Topics: Autism Development

Chrome Pixel.

Everyone should want a Chromebook Pixel I certainly do. But almost no one should buy one
David Pierce – The Verge

The Chrome Pixel is Google’s first crack at a laptop to sell to the public. It’s expensive, unconventional and uncompromising..

There are two ways of looking at the Pixel. In one light it’s an over specced over engineered £1050 web browser, in another light it’s a carefully built focused and distilled vision of what the web can be.

Starting with the hardware the Pixel is all about the web. It has a ‘retina’ quality screen with a tall 3:2 aspect ratio. The retina quality screen is easy to explain. Text content, most of the Internet, renders superbly at retina resolutions. Text that sharp is a absolute pleasure to read and manipulate. The retina iPad gives us a taste of how awesome the web is on retina.

Continuing the screen theme, the 3:2 aspect ratio is pretty unique. Personally I want to try one. More space for reading, less scrolling less neck ache. What’s not to like.

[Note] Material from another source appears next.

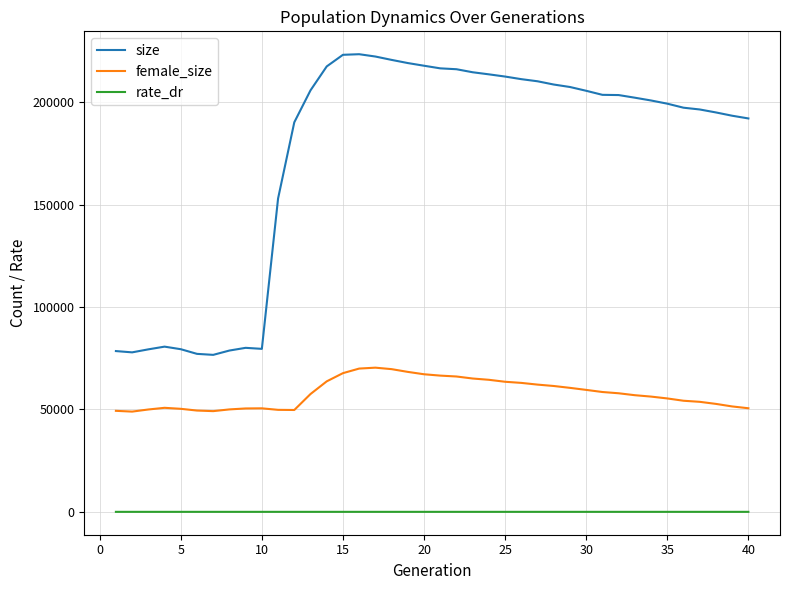

True or false: size and rate_dr cross at least once.

False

The spec on the inside is good stuff, nothing to write home about… So i wont. The form factor itself is very MacBook Pro like. Minimal right down to the lack of port labels. It’s reasonably light as well.

So the hardware is pretty interesting all by itself. If the pixel was a hardware product alone I would be tempted. The rest of the package is in the software, aka Chrome.

Chromebooks are well named. The OS consists of a browser and a window manager and that. Is. It. If you can’t do it in a browser you can’t do it on the chrome pixel.

That’s a very bold vision right there. Perhaps a little early for many but maybe just maybe enough for some. Looking at my usage needs there would be painful edge cases such as iPhoto style photo management and spotify etc.

Underneath those rough edges though there is a fundamentally good vision. Why not have apps built from HTML and CSS? Ultimately, performance is not the bottle neck with most modern computers. With the careful use of compiled native code (aka, native client) a hybrid userspace is very possible.

Finally, the Chrome Pixel is a product which has been built with a clear vision. It is focused, and uncompromising. It’s not for everyone, but i think that is part of what makes it interesting and great.

I think the Chrome Pixel is ahead of its time. Its a fascinating first stab at a laptop from Google and it puts HP and others to shame. I am hoping that i get to play with one soon (either through work or by visit a PC world, its that good).

All in, I agree with David from the Verge. I really want one but it’s to expensive for me to indulge.